Images with pose keypoints:

----------------------------------------

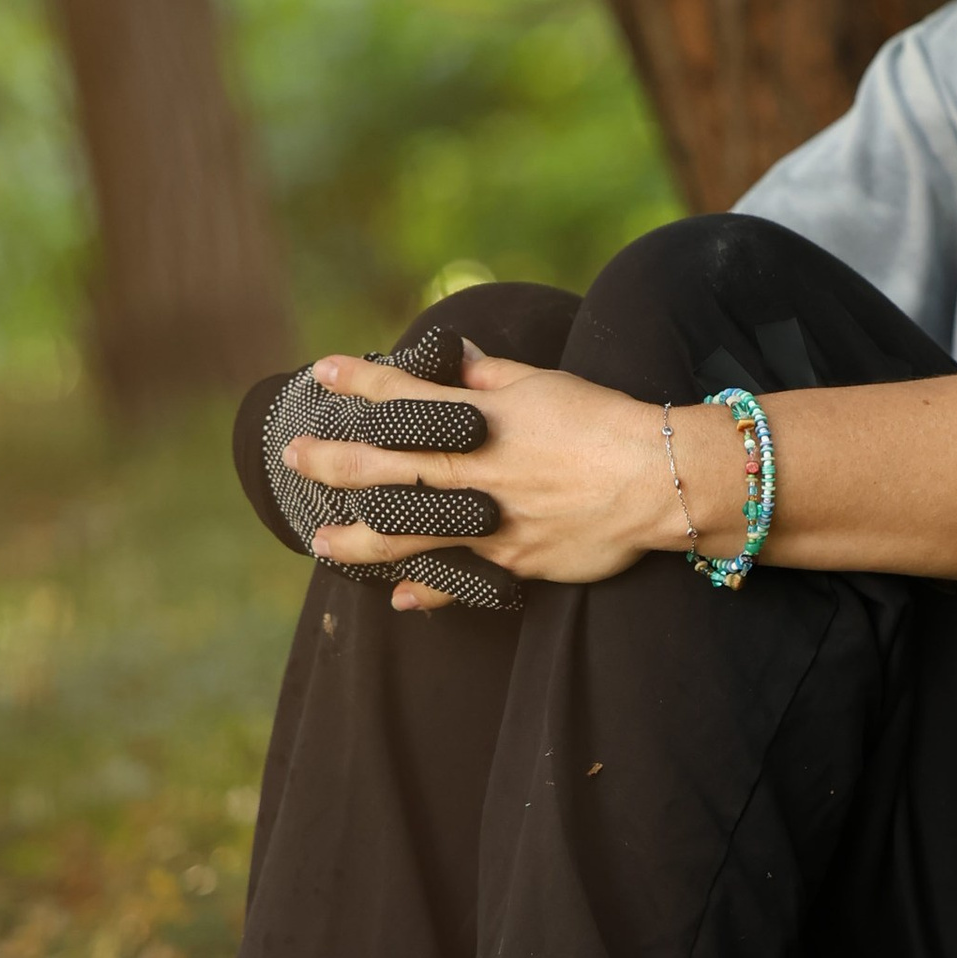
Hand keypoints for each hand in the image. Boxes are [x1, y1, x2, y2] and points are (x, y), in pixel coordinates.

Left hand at [282, 347, 679, 613]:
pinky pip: (461, 575)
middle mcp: (477, 470)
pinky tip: (400, 598)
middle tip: (294, 455)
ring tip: (320, 540)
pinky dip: (430, 589)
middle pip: (386, 466)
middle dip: (333, 460)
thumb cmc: (608, 422)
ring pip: (408, 530)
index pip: (406, 396)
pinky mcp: (515, 560)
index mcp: (483, 419)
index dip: (360, 382)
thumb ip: (493, 376)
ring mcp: (491, 520)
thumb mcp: (548, 384)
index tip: (321, 372)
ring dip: (357, 536)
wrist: (661, 479)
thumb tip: (455, 360)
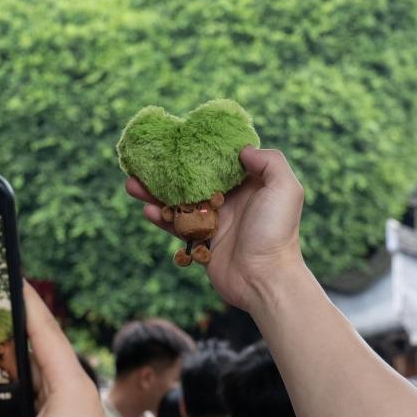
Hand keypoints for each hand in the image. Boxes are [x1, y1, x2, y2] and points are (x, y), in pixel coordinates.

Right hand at [0, 284, 169, 416]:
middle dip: (9, 329)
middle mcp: (73, 389)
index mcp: (69, 381)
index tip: (6, 275)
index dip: (23, 300)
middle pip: (39, 348)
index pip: (43, 327)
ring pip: (34, 377)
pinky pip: (32, 402)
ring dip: (8, 365)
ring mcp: (69, 412)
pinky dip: (10, 395)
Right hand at [125, 146, 305, 312]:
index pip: (219, 161)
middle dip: (168, 170)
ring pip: (178, 202)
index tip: (178, 137)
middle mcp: (229, 201)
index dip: (199, 149)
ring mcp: (213, 222)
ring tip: (131, 183)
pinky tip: (147, 210)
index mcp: (248, 185)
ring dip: (154, 193)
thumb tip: (242, 149)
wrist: (266, 279)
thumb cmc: (277, 233)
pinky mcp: (201, 243)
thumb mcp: (285, 189)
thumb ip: (269, 162)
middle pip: (192, 180)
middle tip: (144, 160)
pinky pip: (176, 227)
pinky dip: (160, 218)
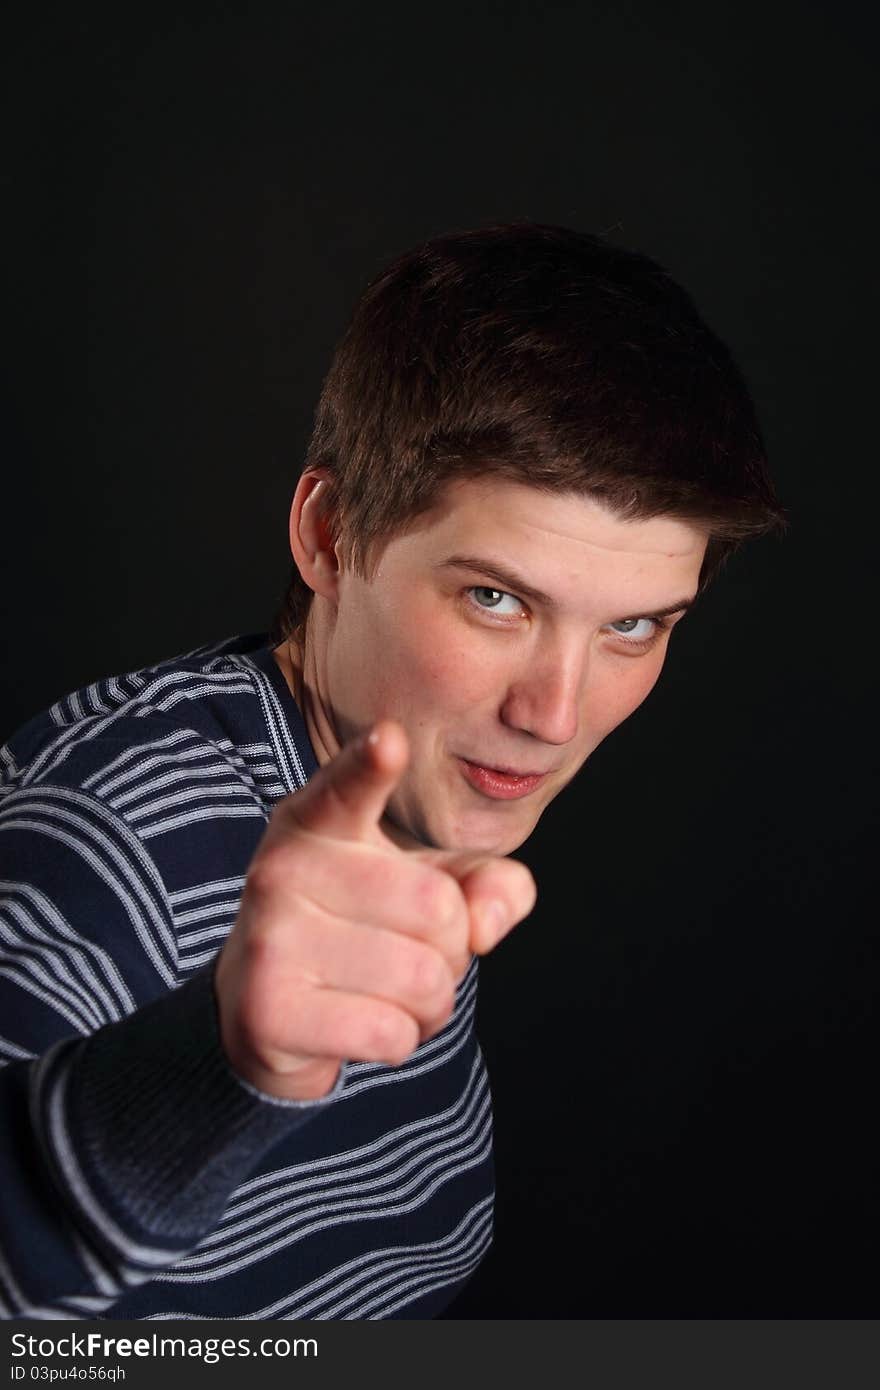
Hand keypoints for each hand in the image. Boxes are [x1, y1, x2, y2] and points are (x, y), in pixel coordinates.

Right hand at [214, 721, 535, 1100]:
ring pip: (422, 979)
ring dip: (427, 1004)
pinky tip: (358, 1025)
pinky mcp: (268, 1008)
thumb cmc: (363, 930)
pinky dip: (398, 1041)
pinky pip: (391, 1033)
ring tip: (380, 991)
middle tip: (400, 951)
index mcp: (320, 820)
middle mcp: (284, 866)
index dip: (371, 765)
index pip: (349, 787)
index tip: (389, 738)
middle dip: (449, 950)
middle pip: (437, 909)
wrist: (266, 1012)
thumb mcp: (432, 889)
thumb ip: (488, 885)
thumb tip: (488, 924)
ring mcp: (270, 936)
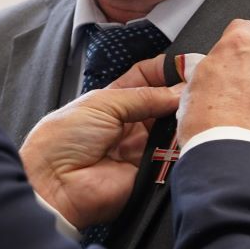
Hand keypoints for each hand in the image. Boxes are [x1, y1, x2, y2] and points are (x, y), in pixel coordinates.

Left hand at [21, 81, 180, 228]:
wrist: (54, 183)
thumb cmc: (62, 140)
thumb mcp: (103, 102)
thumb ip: (144, 95)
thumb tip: (178, 89)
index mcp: (116, 100)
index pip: (149, 78)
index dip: (167, 71)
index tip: (188, 66)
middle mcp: (131, 123)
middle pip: (167, 103)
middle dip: (181, 94)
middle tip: (196, 87)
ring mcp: (142, 147)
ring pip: (175, 128)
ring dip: (182, 118)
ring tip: (187, 109)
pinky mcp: (150, 171)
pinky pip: (174, 155)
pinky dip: (181, 144)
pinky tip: (183, 133)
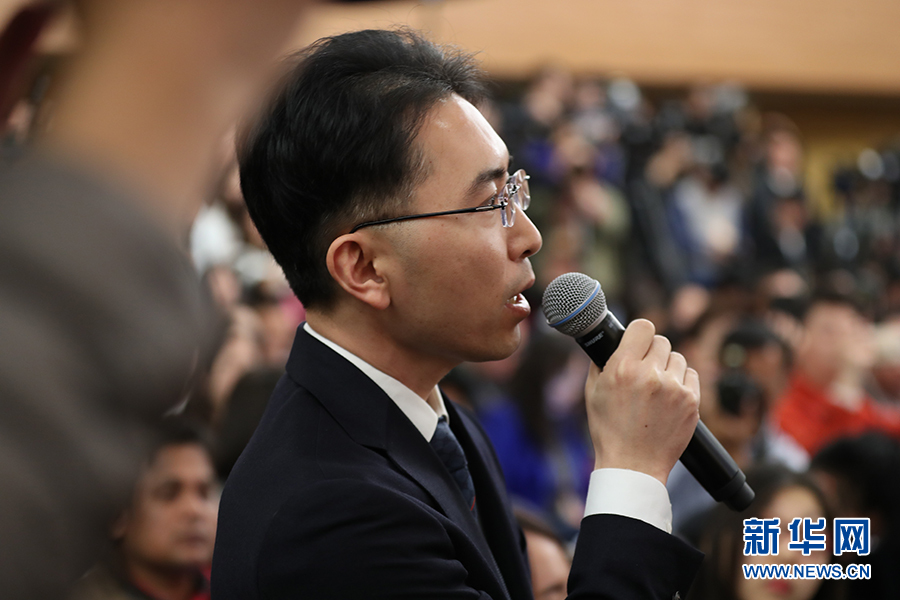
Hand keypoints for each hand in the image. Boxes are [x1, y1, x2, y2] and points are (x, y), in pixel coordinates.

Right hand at [584, 319, 699, 484]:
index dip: (639, 333)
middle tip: (643, 369)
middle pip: (661, 341)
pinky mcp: (692, 402)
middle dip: (652, 352)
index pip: (643, 326)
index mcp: (623, 368)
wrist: (633, 465)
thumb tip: (610, 339)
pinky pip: (691, 375)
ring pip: (677, 357)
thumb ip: (602, 361)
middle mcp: (650, 375)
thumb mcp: (593, 392)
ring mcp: (674, 389)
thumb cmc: (609, 429)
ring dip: (667, 367)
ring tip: (656, 388)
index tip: (637, 341)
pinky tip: (668, 397)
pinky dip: (681, 382)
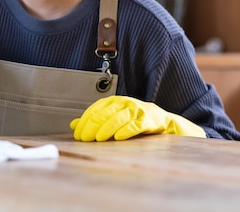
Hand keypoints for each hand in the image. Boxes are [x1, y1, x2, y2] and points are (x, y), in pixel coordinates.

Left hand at [70, 95, 206, 140]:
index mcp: (116, 101)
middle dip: (93, 124)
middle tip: (84, 137)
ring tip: (98, 138)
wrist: (166, 123)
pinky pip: (138, 125)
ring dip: (108, 127)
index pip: (97, 108)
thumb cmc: (137, 121)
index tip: (78, 134)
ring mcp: (139, 110)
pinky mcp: (151, 120)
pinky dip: (128, 130)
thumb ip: (96, 121)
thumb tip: (73, 124)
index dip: (86, 120)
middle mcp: (126, 103)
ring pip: (120, 117)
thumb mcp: (114, 119)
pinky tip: (119, 137)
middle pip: (106, 112)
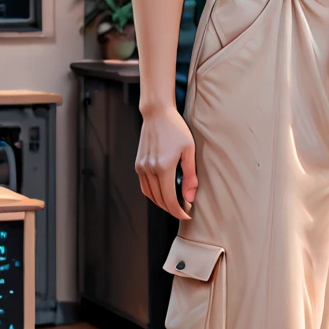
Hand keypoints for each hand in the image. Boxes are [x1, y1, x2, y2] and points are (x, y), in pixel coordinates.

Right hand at [136, 104, 197, 220]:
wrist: (156, 114)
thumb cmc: (176, 129)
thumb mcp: (189, 150)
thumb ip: (190, 175)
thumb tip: (190, 197)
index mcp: (163, 167)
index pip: (170, 199)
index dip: (178, 211)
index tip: (187, 215)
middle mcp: (149, 169)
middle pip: (159, 200)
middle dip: (172, 209)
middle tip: (184, 210)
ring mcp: (141, 167)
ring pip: (150, 195)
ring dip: (162, 203)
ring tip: (174, 203)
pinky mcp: (138, 164)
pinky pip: (144, 186)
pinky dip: (153, 194)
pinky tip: (163, 192)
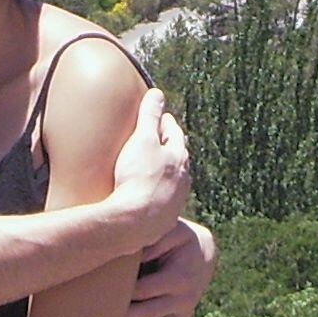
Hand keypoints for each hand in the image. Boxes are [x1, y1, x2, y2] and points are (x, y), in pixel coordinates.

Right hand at [109, 88, 190, 247]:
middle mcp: (183, 177)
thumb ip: (149, 116)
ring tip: (153, 168)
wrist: (134, 222)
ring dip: (165, 171)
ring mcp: (177, 199)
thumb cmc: (138, 177)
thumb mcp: (142, 140)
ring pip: (174, 179)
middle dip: (169, 146)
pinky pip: (165, 199)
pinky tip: (149, 195)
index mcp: (179, 156)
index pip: (174, 133)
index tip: (161, 117)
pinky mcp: (167, 218)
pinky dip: (158, 192)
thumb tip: (157, 93)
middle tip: (159, 140)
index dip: (165, 123)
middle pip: (178, 156)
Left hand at [116, 217, 218, 316]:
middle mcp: (183, 300)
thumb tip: (137, 253)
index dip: (124, 292)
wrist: (204, 251)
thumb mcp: (175, 230)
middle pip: (147, 313)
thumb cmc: (182, 238)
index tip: (102, 293)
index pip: (145, 290)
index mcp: (180, 278)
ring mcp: (182, 313)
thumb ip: (157, 239)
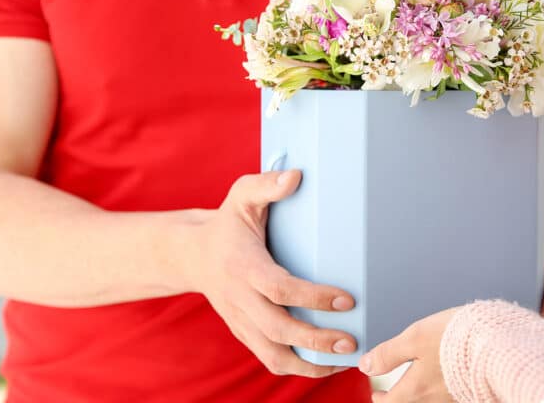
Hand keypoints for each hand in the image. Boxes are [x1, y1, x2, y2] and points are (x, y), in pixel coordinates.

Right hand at [187, 170, 357, 376]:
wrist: (191, 255)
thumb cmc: (228, 222)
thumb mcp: (242, 195)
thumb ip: (267, 184)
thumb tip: (297, 175)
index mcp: (243, 265)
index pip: (278, 288)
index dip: (312, 298)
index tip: (347, 300)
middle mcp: (239, 298)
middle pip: (278, 329)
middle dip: (316, 340)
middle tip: (352, 341)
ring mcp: (240, 320)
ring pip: (272, 355)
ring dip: (310, 365)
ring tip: (345, 360)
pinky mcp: (244, 333)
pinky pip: (270, 359)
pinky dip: (299, 368)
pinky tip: (328, 364)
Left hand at [358, 260, 543, 401]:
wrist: (502, 343)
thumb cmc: (457, 338)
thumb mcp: (415, 338)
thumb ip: (389, 354)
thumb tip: (365, 366)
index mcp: (417, 389)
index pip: (391, 401)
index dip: (380, 397)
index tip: (376, 393)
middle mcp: (436, 398)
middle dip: (399, 397)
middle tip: (390, 392)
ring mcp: (456, 396)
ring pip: (432, 399)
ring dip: (421, 391)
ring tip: (417, 380)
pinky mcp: (473, 390)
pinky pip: (452, 392)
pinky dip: (443, 386)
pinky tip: (447, 374)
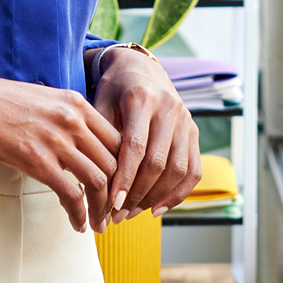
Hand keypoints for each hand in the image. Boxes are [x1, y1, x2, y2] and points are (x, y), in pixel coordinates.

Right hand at [0, 70, 122, 233]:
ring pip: (99, 182)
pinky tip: (77, 224)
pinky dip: (79, 214)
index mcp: (76, 102)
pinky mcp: (37, 160)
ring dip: (102, 208)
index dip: (125, 168)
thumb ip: (66, 116)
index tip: (120, 187)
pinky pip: (71, 194)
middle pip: (114, 163)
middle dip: (119, 193)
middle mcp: (72, 119)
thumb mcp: (42, 98)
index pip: (117, 140)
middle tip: (114, 212)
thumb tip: (81, 142)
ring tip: (99, 223)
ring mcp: (56, 140)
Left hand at [92, 48, 201, 224]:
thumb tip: (89, 181)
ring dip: (155, 197)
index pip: (135, 146)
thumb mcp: (100, 102)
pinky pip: (193, 170)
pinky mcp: (194, 131)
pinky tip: (157, 208)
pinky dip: (178, 194)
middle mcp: (168, 108)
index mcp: (141, 98)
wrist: (140, 68)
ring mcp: (185, 120)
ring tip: (132, 213)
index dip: (125, 178)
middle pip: (158, 162)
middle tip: (117, 215)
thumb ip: (100, 137)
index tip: (111, 204)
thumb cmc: (114, 88)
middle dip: (138, 194)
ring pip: (178, 169)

----------------------------------------

> Task to complete:
With "Left" as the string to match, show every line of the entries above that has it.

> Response area:
Left hand at [282, 347, 679, 613]:
Left hand at [21, 81, 180, 228]:
Left hand at [70, 95, 206, 140]:
Left hand at [116, 217, 218, 316]:
Left hand at [358, 260, 543, 401]:
Left hand at [92, 48, 201, 224]:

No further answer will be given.